• Your task:
Gather every line from the entries below that includes "subtitle".

(Stored data entries)
──────

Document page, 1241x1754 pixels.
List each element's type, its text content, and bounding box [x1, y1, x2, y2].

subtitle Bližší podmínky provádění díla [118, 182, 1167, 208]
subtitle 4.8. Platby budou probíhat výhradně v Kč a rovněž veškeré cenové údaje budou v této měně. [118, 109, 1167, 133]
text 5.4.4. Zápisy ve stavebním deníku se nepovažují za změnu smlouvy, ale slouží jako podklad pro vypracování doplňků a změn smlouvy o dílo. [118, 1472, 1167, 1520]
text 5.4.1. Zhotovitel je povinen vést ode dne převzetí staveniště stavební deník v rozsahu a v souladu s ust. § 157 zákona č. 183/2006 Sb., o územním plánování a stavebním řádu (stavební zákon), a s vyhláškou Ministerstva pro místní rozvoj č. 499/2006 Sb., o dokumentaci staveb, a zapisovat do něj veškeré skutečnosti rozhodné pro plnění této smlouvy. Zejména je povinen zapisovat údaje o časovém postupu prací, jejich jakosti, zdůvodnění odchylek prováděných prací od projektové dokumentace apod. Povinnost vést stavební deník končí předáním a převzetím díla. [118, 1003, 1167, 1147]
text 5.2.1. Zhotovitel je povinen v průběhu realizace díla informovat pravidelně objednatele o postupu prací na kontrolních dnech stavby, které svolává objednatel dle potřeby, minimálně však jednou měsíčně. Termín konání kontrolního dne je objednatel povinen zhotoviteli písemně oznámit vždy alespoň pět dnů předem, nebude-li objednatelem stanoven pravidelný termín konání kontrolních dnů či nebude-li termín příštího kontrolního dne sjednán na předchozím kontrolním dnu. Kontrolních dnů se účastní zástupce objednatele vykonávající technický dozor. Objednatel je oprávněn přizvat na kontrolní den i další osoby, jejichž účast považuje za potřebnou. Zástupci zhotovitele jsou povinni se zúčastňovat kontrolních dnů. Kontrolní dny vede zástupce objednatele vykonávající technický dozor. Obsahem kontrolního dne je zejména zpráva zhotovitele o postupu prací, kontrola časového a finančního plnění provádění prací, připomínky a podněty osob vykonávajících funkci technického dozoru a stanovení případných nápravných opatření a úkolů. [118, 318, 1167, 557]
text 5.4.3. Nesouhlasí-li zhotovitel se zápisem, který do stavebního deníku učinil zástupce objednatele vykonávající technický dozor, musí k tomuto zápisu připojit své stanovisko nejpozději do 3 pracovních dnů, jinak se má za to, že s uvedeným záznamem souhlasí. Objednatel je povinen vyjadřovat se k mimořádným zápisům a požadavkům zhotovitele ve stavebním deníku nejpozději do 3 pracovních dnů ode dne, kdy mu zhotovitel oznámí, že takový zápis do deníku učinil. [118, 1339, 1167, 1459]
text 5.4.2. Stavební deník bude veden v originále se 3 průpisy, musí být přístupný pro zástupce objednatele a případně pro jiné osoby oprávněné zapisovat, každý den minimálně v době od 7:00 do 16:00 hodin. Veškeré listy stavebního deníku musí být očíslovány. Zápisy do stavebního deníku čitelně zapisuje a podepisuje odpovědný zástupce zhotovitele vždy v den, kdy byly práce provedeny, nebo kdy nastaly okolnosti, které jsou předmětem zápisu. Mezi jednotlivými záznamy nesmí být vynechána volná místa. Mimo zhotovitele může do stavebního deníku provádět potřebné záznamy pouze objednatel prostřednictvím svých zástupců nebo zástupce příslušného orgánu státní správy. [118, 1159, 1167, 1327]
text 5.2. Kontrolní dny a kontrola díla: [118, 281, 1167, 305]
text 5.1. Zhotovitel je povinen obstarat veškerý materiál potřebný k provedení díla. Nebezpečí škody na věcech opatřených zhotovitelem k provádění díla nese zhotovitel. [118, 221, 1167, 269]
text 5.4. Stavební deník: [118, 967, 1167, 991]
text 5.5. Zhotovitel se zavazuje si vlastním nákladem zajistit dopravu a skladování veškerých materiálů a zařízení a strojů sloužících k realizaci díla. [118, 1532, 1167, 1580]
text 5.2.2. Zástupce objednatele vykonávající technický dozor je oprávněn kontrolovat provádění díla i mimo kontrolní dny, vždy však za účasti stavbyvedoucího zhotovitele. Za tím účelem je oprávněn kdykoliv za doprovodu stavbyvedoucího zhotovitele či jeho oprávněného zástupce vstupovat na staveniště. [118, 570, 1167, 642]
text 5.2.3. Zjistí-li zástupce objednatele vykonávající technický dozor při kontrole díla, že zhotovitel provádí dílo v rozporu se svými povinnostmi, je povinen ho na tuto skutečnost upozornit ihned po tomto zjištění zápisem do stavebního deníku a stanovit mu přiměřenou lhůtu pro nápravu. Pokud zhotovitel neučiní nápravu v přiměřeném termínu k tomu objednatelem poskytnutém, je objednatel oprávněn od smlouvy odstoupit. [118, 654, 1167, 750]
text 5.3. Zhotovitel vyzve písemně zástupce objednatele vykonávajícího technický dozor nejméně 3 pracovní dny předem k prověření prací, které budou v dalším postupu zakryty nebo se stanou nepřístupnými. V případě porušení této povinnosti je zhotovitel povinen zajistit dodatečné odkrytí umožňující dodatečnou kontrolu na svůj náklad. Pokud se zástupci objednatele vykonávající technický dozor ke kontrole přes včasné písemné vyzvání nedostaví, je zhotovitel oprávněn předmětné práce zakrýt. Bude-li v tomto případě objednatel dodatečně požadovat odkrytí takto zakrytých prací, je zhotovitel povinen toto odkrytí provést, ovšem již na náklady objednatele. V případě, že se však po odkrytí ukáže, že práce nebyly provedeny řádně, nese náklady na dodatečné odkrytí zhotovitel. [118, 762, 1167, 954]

──────

• Reply:
subtitle Bližší podmínky provádění díla [118, 182, 1167, 208]
subtitle 4.8. Platby budou probíhat výhradně v Kč a rovněž veškeré cenové údaje budou v této měně. [118, 109, 1167, 133]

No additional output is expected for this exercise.